• EXERCISE AIM
Find each line in the listing that contains the word "Unlimited", and copy those lines in full.
......
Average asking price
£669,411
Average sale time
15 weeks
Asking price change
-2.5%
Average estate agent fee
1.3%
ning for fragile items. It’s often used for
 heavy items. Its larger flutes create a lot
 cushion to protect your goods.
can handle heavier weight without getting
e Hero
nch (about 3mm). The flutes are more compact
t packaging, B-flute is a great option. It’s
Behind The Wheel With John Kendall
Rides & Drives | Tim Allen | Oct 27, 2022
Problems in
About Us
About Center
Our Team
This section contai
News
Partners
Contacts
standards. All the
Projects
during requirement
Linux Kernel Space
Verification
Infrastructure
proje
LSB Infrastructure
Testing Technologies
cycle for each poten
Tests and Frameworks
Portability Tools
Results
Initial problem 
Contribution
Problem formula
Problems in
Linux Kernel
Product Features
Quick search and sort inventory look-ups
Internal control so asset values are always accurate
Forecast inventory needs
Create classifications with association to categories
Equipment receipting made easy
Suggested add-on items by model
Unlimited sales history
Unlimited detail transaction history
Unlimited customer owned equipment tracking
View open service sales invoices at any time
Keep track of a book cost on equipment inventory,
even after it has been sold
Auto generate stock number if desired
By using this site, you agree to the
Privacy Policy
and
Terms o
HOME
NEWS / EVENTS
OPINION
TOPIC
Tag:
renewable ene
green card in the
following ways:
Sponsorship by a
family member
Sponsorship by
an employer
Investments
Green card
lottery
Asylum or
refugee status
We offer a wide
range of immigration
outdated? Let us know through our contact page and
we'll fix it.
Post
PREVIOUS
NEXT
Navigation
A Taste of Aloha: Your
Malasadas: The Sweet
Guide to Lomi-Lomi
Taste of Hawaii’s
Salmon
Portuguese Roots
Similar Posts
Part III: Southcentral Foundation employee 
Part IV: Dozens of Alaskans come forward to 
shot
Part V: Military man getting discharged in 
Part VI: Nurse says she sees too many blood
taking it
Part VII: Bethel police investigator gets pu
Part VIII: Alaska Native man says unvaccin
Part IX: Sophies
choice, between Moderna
......
• PROBLEM SOLUTION
Unlimited sales history
Unlimited detail transaction history
Unlimited customer owned equipment tracking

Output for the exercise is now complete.